WHAT THIS TASK INVOLVES
Turn every line of the listing below into a Markdown table with the columns Row and Line, numbering the rows and omitting blank lines.

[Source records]
— Start —

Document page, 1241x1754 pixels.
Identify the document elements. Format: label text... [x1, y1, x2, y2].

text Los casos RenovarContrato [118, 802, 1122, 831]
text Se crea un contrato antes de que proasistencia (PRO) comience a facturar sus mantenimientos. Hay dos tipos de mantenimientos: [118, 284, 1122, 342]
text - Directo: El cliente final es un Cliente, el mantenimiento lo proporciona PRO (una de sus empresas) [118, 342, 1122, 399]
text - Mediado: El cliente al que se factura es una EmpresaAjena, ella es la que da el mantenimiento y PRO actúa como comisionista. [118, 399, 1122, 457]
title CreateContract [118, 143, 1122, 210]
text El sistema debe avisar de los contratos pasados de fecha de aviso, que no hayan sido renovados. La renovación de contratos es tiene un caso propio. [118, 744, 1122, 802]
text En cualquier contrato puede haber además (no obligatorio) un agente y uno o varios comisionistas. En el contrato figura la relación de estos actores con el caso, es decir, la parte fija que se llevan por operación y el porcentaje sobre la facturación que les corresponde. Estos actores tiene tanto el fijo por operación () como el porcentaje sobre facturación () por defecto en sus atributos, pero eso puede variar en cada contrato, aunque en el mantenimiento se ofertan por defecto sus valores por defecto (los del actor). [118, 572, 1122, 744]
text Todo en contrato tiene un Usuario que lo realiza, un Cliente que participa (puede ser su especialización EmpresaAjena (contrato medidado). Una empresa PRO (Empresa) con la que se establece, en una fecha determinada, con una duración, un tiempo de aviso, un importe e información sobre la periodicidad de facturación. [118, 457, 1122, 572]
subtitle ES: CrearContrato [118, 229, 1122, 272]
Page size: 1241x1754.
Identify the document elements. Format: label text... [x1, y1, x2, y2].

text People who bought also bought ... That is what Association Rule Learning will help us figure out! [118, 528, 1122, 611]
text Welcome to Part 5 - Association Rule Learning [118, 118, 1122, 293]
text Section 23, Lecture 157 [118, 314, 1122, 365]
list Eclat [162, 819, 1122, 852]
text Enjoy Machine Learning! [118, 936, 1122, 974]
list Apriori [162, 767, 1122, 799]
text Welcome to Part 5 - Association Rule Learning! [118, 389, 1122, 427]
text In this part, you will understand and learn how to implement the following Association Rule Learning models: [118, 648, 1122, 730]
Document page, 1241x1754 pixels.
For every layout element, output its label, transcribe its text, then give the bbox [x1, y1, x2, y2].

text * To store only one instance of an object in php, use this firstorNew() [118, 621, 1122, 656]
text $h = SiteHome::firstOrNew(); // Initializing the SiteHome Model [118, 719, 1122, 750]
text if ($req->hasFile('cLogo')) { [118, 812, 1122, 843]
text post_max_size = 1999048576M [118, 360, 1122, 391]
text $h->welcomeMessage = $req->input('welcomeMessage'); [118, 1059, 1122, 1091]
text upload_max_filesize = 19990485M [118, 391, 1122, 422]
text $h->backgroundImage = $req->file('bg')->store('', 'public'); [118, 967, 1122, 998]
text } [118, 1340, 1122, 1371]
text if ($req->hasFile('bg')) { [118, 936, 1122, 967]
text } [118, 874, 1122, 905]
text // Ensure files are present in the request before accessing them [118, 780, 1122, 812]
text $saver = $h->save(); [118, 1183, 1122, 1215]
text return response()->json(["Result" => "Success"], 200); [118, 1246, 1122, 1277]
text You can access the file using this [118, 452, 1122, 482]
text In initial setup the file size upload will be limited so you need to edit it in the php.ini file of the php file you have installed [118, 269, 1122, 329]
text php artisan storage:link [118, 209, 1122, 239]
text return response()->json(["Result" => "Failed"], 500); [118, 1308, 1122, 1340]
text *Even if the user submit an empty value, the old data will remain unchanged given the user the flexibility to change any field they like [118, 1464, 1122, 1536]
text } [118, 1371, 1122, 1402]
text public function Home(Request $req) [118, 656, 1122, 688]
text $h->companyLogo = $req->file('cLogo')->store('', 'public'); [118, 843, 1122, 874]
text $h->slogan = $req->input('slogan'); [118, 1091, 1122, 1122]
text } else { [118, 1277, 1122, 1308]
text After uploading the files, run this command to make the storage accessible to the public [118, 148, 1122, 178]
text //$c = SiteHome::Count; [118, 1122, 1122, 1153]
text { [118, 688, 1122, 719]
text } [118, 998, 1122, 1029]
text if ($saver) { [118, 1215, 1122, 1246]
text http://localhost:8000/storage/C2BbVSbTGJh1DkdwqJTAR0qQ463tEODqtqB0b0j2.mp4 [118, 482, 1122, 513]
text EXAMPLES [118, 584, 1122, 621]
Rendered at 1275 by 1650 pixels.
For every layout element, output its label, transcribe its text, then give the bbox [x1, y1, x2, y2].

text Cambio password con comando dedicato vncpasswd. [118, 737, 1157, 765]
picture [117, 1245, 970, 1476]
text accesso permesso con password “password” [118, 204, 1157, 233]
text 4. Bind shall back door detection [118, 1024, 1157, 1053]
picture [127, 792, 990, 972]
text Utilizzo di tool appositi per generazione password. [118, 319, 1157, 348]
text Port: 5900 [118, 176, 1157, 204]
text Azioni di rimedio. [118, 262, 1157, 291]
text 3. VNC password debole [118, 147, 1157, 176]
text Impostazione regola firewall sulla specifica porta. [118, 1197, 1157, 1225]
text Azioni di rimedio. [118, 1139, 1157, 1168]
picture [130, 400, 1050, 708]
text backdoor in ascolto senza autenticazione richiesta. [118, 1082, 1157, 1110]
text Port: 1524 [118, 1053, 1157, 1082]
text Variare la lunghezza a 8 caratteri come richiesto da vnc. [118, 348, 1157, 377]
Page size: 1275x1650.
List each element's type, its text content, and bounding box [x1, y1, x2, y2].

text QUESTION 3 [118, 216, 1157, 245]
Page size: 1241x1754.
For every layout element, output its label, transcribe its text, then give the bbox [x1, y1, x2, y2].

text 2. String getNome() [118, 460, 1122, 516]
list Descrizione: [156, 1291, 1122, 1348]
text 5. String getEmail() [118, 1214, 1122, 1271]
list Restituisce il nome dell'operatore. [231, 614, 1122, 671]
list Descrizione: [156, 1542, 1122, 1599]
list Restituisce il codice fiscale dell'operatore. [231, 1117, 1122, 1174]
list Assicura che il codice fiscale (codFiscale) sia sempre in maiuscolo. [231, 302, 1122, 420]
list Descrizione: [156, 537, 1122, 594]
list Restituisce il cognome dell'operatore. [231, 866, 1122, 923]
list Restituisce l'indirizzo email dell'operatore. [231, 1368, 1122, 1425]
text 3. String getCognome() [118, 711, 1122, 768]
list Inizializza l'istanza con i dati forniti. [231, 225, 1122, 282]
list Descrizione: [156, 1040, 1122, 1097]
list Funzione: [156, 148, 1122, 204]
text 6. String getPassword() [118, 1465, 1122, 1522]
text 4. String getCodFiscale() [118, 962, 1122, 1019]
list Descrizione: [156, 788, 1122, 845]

— End —

SOLVED PROBLEM
| Row | Line |
|---|---|
| 1 | Document page, 1241x1754 pixels. |
| 2 | Identify the document elements. Format: label text... [x1, y1, x2, y2]. |
| 3 | text Los casos RenovarContrato [118, 802, 1122, 831] |
| 4 | text Se crea un contrato antes de que proasistencia (PRO) comience a facturar sus mantenimientos. Hay dos tipos de mantenimientos: [118, 284, 1122, 342] |
| 5 | text - Directo: El cliente final es un Cliente, el mantenimiento lo proporciona PRO (una de sus empresas) [118, 342, 1122, 399] |
| 6 | text - Mediado: El cliente al que se factura es una EmpresaAjena, ella es la que da el mantenimiento y PRO actúa como comisionista. [118, 399, 1122, 457] |
| 7 | title CreateContract [118, 143, 1122, 210] |
| 8 | text El sistema debe avisar de los contratos pasados de fecha de aviso, que no hayan sido renovados. La renovación de contratos es tiene un caso propio. [118, 744, 1122, 802] |
| 9 | text En cualquier contrato puede haber además (no obligatorio) un agente y uno o varios comisionistas. En el contrato figura la relación de estos actores con el caso, es decir, la parte fija que se llevan por operación y el porcentaje sobre la facturación que les corresponde. Estos actores tiene tanto el fijo por operación () como el porcentaje sobre facturación () por defecto en sus atributos, pero eso puede variar en cada contrato, aunque en el mantenimiento se ofertan por defecto sus valores por defecto (los del actor). [118, 572, 1122, 744] |
| 10 | text Todo en contrato tiene un Usuario que lo realiza, un Cliente que participa (puede ser su especialización EmpresaAjena (contrato medidado). Una empresa PRO (Empresa) con la que se establece, en una fecha determinada, con una duración, un tiempo de aviso, un importe e información sobre la periodicidad de facturación. [118, 457, 1122, 572] |
| 11 | subtitle ES: CrearContrato [118, 229, 1122, 272] |
| 12 | Page size: 1241x1754. |
| 13 | Identify the document elements. Format: label text... [x1, y1, x2, y2]. |
| 14 | text People who bought also bought ... That is what Association Rule Learning will help us figure out! [118, 528, 1122, 611] |
| 15 | text Welcome to Part 5 - Association Rule Learning [118, 118, 1122, 293] |
| 16 | text Section 23, Lecture 157 [118, 314, 1122, 365] |
| 17 | list Eclat [162, 819, 1122, 852] |
| 18 | text Enjoy Machine Learning! [118, 936, 1122, 974] |
| 19 | list Apriori [162, 767, 1122, 799] |
| 20 | text Welcome to Part 5 - Association Rule Learning! [118, 389, 1122, 427] |
| 21 | text In this part, you will understand and learn how to implement the following Association Rule Learning models: [118, 648, 1122, 730] |
| 22 | Document page, 1241x1754 pixels. |
| 23 | For every layout element, output its label, transcribe its text, then give the bbox [x1, y1, x2, y2]. |
| 24 | text * To store only one instance of an object in php, use this firstorNew() [118, 621, 1122, 656] |
| 25 | text $h = SiteHome::firstOrNew(); // Initializing the SiteHome Model [118, 719, 1122, 750] |
| 26 | text if ($req->hasFile('cLogo')) { [118, 812, 1122, 843] |
| 27 | text post_max_size = 1999048576M [118, 360, 1122, 391] |
| 28 | text $h->welcomeMessage = $req->input('welcomeMessage'); [118, 1059, 1122, 1091] |
| 29 | text upload_max_filesize = 19990485M [118, 391, 1122, 422] |
| 30 | text $h->backgroundImage = $req->file('bg')->store('', 'public'); [118, 967, 1122, 998] |
| 31 | text } [118, 1340, 1122, 1371] |
| 32 | text if ($req->hasFile('bg')) { [118, 936, 1122, 967] |
| 33 | text } [118, 874, 1122, 905] |
| 34 | text // Ensure files are present in the request before accessing them [118, 780, 1122, 812] |
| 35 | text $saver = $h->save(); [118, 1183, 1122, 1215] |
| 36 | text return response()->json(["Result" => "Success"], 200); [118, 1246, 1122, 1277] |
| 37 | text You can access the file using this [118, 452, 1122, 482] |
| 38 | text In initial setup the file size upload will be limited so you need to edit it in the php.ini file of the php file you have installed [118, 269, 1122, 329] |
| 39 | text php artisan storage:link [118, 209, 1122, 239] |
| 40 | text return response()->json(["Result" => "Failed"], 500); [118, 1308, 1122, 1340] |
| 41 | text *Even if the user submit an empty value, the old data will remain unchanged given the user the flexibility to change any field they like [118, 1464, 1122, 1536] |
| 42 | text } [118, 1371, 1122, 1402] |
| 43 | text public function Home(Request $req) [118, 656, 1122, 688] |
| 44 | text $h->companyLogo = $req->file('cLogo')->store('', 'public'); [118, 843, 1122, 874] |
| 45 | text $h->slogan = $req->input('slogan'); [118, 1091, 1122, 1122] |
| 46 | text } else { [118, 1277, 1122, 1308] |
| 47 | text After uploading the files, run this command to make the storage accessible to the public [118, 148, 1122, 178] |
| 48 | text //$c = SiteHome::Count; [118, 1122, 1122, 1153] |
| 49 | text { [118, 688, 1122, 719] |
| 50 | text } [118, 998, 1122, 1029] |
| 51 | text if ($saver) { [118, 1215, 1122, 1246] |
| 52 | text http://localhost:8000/storage/C2BbVSbTGJh1DkdwqJTAR0qQ463tEODqtqB0b0j2.mp4 [118, 482, 1122, 513] |
| 53 | text EXAMPLES [118, 584, 1122, 621] |
| 54 | Rendered at 1275 by 1650 pixels. |
| 55 | For every layout element, output its label, transcribe its text, then give the bbox [x1, y1, x2, y2]. |
| 56 | text Cambio password con comando dedicato vncpasswd. [118, 737, 1157, 765] |
| 57 | picture [117, 1245, 970, 1476] |
| 58 | text accesso permesso con password “password” [118, 204, 1157, 233] |
| 59 | text 4. Bind shall back door detection [118, 1024, 1157, 1053] |
| 60 | picture [127, 792, 990, 972] |
| 61 | text Utilizzo di tool appositi per generazione password. [118, 319, 1157, 348] |
| 62 | text Port: 5900 [118, 176, 1157, 204] |
| 63 | text Azioni di rimedio. [118, 262, 1157, 291] |
| 64 | text 3. VNC password debole [118, 147, 1157, 176] |
| 65 | text Impostazione regola firewall sulla specifica porta. [118, 1197, 1157, 1225] |
| 66 | text Azioni di rimedio. [118, 1139, 1157, 1168] |
| 67 | picture [130, 400, 1050, 708] |
| 68 | text backdoor in ascolto senza autenticazione richiesta. [118, 1082, 1157, 1110] |
| 69 | text Port: 1524 [118, 1053, 1157, 1082] |
| 70 | text Variare la lunghezza a 8 caratteri come richiesto da vnc. [118, 348, 1157, 377] |
| 71 | Page size: 1275x1650. |
| 72 | List each element's type, its text content, and bounding box [x1, y1, x2, y2]. |
| 73 | text QUESTION 3 [118, 216, 1157, 245] |
| 74 | Page size: 1241x1754. |
| 75 | For every layout element, output its label, transcribe its text, then give the bbox [x1, y1, x2, y2]. |
| 76 | text 2. String getNome() [118, 460, 1122, 516] |
| 77 | list Descrizione: [156, 1291, 1122, 1348] |
| 78 | text 5. String getEmail() [118, 1214, 1122, 1271] |
| 79 | list Restituisce il nome dell'operatore. [231, 614, 1122, 671] |
| 80 | list Descrizione: [156, 1542, 1122, 1599] |
| 81 | list Restituisce il codice fiscale dell'operatore. [231, 1117, 1122, 1174] |
| 82 | list Assicura che il codice fiscale (codFiscale) sia sempre in maiuscolo. [231, 302, 1122, 420] |
| 83 | list Descrizione: [156, 537, 1122, 594] |
| 84 | list Restituisce il cognome dell'operatore. [231, 866, 1122, 923] |
| 85 | list Restituisce l'indirizzo email dell'operatore. [231, 1368, 1122, 1425] |
| 86 | text 3. String getCognome() [118, 711, 1122, 768] |
| 87 | list Inizializza l'istanza con i dati forniti. [231, 225, 1122, 282] |
| 88 | list Descrizione: [156, 1040, 1122, 1097] |
| 89 | list Funzione: [156, 148, 1122, 204] |
| 90 | text 6. String getPassword() [118, 1465, 1122, 1522] |
| 91 | text 4. String getCodFiscale() [118, 962, 1122, 1019] |
| 92 | list Descrizione: [156, 788, 1122, 845] |